Key Definitions
| Term | Definition |
|---|---|
| Data Governance | The organizational framework of policies, processes, standards, and metrics that ensures data is managed as a strategic asset, with defined ownership, quality standards, and usage controls throughout its lifecycle. |
| Training Data | The dataset used to train a machine learning model, from which the model learns patterns, relationships, and decision rules that it will later apply to new data. |
| Validation Data | A dataset held separate from training data, used during model development to tune hyperparameters and evaluate model performance without contaminating the training process. |
| Testing Data | A dataset held entirely separate from training and validation data, used only after model development is complete to provide an unbiased estimate of model performance. |
| Data Lineage | The documented history of data as it moves through an organization's systems — its origins, transformations, movements, and downstream uses — enabling traceability and impact analysis. |
| Data Quality | The degree to which data is accurate, complete, consistent, timely, valid, and fit for its intended use in AI system training, validation, testing, or operation. |
| Data Bias | Systematic distortions in data that can cause AI systems to produce unfair, discriminatory, or inaccurate outputs, arising from collection methods, historical patterns, measurement errors, or representation gaps. |
| Data Minimization | A GDPR principle (Article 5(1)(c)) requiring that personal data processed must be adequate, relevant, and limited to what is necessary for the specified purpose. |
| Data Protection Impact Assessment (DPIA) | A structured assessment required by GDPR Article 35 when data processing is likely to result in a high risk to the rights and freedoms of individuals. |
| Synthetic Data | Artificially generated data that mimics the statistical properties of real data, used as an alternative to real-world data for AI training when actual data is unavailable, insufficient, or raises privacy concerns. |
| Data Subject Rights | The rights granted to individuals under GDPR regarding their personal data, including rights of access, rectification, erasure, restriction, portability, and objection. |
| Anonymization | The irreversible processing of personal data such that the individual can no longer be identified, directly or indirectly, by any means reasonably likely to be used, removing the data from GDPR scope. |
Chapter 1: Why Data Governance Is Central to AI Compliance
Data is the foundation of every AI system — the quality, representativeness, and governance of data directly determine whether an AI system is accurate, fair, and compliant. The EU AI Act recognized this by dedicating Article 10 entirely to data and data governance requirements for high-risk AI systems. Organizations that fail to govern AI data effectively cannot achieve AI compliance regardless of how well they manage other governance aspects. Data governance is not a supporting function for AI compliance; it is the core requirement.
1-1. The Data-AI Compliance Connection
The EU AI Act establishes a direct legal link between data governance and AI system compliance:
- Article 10(1): High-risk AI systems that use techniques involving the training of AI models with data shall be developed on the basis of training, validation, and testing data sets that meet specific quality criteria.

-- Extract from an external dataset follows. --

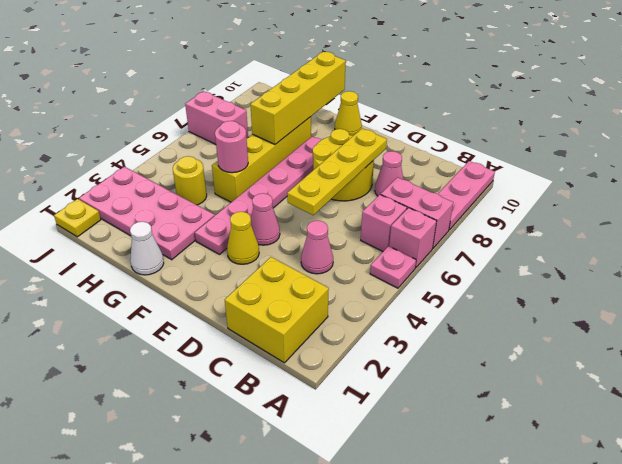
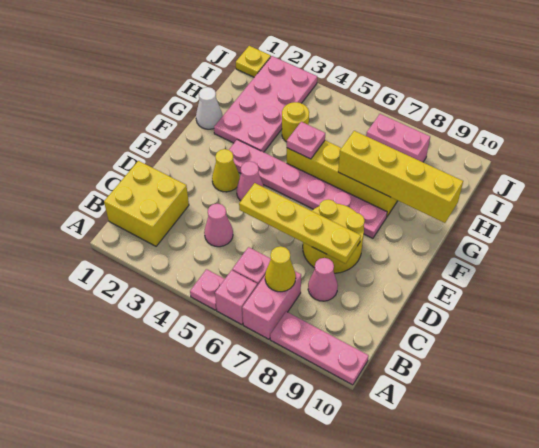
yellow 1x1 cone [335,91,362,136] -> yellow 1x1 cone moved to [265,246,296,292]
pink 1x1 round brick [215,121,248,173] -> pink 1x1 plate [287,122,325,159]
pink 1x2 brick [185,91,248,144] -> pink 1x2 brick turned to [366,114,430,162]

- Article 10(2): Training, validation, and testing data sets shall be subject to data governance and management practices appropriate for the intended purpose of the AI system.
- Article 10(3): Training, validation, and testing data sets shall be relevant, sufficiently representative, and to the best extent possible, free of errors and complete in view of the intended purpose.
- Article 10(5): To the extent that it is strictly necessary for ensuring bias detection and correction, the providers of high-risk AI systems may exceptionally process special categories of personal data (GDPR Article 9) subject to appropriate safeguards.
These provisions mean that organizations cannot simply purchase an AI tool and assume the data governance is the provider's problem. Deployers who supply their own data or fine-tune AI systems have direct data governance obligations.
1-2. The Cost of Poor Data Governance
Poor data governance in AI contexts creates cascading problems:
| Data Issue | AI Impact | Business Impact | Regulatory Impact |
|---|---|---|---|
| Inaccurate data | Incorrect model predictions | Wrong decisions; customer harm | Non-compliance with Art.10(3) |
| Biased data | Discriminatory outputs | Discrimination claims; reputational damage | Fundamental rights violations |
| Incomplete data | Model underperformance for underrepresented groups | Unequal service quality | Art.10(3) representativeness failure |
| Outdated data | Model drift; degraded accuracy | Increasingly wrong decisions over time | Art.10 ongoing data governance failure |
| Poorly documented data | Inability to explain model behavior | Audit failures; regulatory inquiries | Art.10(2) documentation requirement |
| Uncontrolled data access | Privacy violations; data leakage | GDPR fines; trust erosion | GDPR and Art.10 safeguard failures |
1-3. Data Governance vs. Data Management
Data governance and data management are related but distinct:
Data Governance (strategic) defines:
- Who is responsible for data
- What standards data must meet
- Which rules govern data use
- How compliance is verified
Data Management (operational) implements:
- How data is collected, stored, and processed
- How data quality is measured and maintained
- How data access is controlled
- How data is backed up and protected
Both are necessary. Governance without management is theoretical; management without governance is directionless.